- What to produce -
Which lines of the records below contain the word "Courtyard"? Copy each of them out.

(Electronic design automation data)
————

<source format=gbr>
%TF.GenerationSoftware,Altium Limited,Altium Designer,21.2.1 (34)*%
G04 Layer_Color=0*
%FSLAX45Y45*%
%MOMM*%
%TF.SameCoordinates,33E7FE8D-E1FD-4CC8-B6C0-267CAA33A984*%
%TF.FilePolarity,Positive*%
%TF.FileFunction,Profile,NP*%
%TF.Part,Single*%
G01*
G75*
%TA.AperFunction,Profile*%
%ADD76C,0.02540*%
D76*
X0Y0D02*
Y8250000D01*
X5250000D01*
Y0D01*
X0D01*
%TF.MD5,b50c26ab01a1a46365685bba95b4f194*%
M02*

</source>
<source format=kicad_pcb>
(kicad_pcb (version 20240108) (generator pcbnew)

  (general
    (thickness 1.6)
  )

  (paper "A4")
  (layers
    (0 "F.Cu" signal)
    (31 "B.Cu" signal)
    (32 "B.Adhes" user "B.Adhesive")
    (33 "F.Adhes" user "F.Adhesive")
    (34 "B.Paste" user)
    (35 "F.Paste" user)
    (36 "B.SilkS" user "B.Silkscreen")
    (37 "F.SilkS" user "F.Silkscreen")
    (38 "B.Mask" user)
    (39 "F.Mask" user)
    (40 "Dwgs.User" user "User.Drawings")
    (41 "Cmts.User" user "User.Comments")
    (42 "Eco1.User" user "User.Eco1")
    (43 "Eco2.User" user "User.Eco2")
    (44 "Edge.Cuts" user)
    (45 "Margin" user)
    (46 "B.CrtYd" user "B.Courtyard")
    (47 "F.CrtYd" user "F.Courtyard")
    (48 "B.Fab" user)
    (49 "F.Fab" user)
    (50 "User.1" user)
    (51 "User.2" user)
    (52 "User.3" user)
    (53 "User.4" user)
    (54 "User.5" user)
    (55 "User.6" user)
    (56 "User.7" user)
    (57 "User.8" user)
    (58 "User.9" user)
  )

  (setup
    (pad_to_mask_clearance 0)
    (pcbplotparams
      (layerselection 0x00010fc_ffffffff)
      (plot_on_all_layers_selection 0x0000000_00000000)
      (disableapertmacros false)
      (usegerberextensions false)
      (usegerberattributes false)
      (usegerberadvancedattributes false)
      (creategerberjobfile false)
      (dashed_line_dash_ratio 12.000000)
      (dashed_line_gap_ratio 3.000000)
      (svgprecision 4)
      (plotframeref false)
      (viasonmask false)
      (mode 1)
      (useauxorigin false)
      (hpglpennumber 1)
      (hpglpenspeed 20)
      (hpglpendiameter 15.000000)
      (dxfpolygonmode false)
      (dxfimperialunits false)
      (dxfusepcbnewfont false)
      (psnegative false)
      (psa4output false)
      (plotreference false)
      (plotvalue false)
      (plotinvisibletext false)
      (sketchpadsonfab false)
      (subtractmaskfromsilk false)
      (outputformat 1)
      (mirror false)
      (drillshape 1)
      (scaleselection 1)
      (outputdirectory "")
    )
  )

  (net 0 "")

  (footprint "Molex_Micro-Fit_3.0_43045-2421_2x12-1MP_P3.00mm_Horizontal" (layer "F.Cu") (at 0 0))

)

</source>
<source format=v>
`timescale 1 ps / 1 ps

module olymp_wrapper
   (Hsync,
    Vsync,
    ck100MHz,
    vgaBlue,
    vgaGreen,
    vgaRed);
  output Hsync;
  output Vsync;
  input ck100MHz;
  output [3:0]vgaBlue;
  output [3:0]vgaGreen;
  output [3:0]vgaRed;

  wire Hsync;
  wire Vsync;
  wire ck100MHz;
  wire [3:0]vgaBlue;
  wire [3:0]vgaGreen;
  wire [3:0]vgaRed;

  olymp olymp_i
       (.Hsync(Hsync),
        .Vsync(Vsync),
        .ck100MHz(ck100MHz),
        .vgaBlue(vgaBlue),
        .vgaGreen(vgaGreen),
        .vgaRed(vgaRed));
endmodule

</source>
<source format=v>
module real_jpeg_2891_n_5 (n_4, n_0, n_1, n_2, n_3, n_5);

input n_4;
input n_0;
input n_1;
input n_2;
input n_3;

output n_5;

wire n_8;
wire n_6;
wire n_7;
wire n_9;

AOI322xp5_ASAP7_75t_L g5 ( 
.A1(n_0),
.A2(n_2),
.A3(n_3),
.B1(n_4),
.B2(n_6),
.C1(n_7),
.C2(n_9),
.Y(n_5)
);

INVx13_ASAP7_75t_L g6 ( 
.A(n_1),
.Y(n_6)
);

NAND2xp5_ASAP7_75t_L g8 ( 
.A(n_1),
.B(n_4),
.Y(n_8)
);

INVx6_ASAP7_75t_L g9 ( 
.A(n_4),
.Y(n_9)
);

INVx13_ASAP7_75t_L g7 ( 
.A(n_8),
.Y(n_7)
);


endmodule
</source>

————

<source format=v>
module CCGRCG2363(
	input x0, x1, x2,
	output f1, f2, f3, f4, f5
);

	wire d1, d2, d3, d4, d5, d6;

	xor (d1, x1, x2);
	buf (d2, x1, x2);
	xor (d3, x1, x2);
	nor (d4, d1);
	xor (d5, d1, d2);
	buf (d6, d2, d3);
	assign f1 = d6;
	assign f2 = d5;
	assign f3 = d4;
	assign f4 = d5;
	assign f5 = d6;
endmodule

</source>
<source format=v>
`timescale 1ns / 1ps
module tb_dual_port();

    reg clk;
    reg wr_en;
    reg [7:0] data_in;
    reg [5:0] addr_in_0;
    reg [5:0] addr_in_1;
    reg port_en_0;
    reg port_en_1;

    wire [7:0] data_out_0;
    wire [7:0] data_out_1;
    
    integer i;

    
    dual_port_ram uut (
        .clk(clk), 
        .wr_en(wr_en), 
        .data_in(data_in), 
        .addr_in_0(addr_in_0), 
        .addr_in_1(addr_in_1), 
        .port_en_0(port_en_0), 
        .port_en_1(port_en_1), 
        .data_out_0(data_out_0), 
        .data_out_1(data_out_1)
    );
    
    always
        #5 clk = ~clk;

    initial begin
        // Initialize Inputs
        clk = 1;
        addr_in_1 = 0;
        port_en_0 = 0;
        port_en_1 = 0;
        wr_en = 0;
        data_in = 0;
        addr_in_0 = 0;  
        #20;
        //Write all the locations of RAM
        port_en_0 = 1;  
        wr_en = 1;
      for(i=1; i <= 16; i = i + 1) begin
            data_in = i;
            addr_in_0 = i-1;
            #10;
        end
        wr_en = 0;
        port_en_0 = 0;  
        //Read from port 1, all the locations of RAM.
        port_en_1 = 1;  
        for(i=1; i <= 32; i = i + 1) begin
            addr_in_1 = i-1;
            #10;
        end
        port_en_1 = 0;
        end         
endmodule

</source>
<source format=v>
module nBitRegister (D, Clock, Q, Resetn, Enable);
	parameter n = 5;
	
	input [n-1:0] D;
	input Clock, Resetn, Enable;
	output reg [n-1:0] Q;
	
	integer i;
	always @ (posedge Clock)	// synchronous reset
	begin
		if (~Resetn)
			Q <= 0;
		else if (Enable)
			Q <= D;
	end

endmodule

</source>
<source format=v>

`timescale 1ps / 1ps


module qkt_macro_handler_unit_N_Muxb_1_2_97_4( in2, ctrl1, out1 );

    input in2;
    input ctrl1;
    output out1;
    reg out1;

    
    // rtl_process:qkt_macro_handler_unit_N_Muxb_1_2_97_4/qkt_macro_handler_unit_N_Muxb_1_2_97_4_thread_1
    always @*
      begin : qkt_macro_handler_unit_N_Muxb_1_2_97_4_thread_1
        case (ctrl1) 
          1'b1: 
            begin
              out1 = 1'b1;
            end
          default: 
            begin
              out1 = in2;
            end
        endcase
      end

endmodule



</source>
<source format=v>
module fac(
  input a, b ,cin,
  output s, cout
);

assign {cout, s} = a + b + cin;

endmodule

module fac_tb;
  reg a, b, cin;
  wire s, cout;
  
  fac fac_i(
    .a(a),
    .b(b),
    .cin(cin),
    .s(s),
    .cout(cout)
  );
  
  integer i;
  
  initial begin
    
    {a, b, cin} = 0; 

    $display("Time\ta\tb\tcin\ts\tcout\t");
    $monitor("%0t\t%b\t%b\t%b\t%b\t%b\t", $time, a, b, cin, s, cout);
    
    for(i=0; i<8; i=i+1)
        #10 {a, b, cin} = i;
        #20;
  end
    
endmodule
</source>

————

- Answer section -
    (46 "B.CrtYd" user "B.Courtyard")
    (47 "F.CrtYd" user "F.Courtyard")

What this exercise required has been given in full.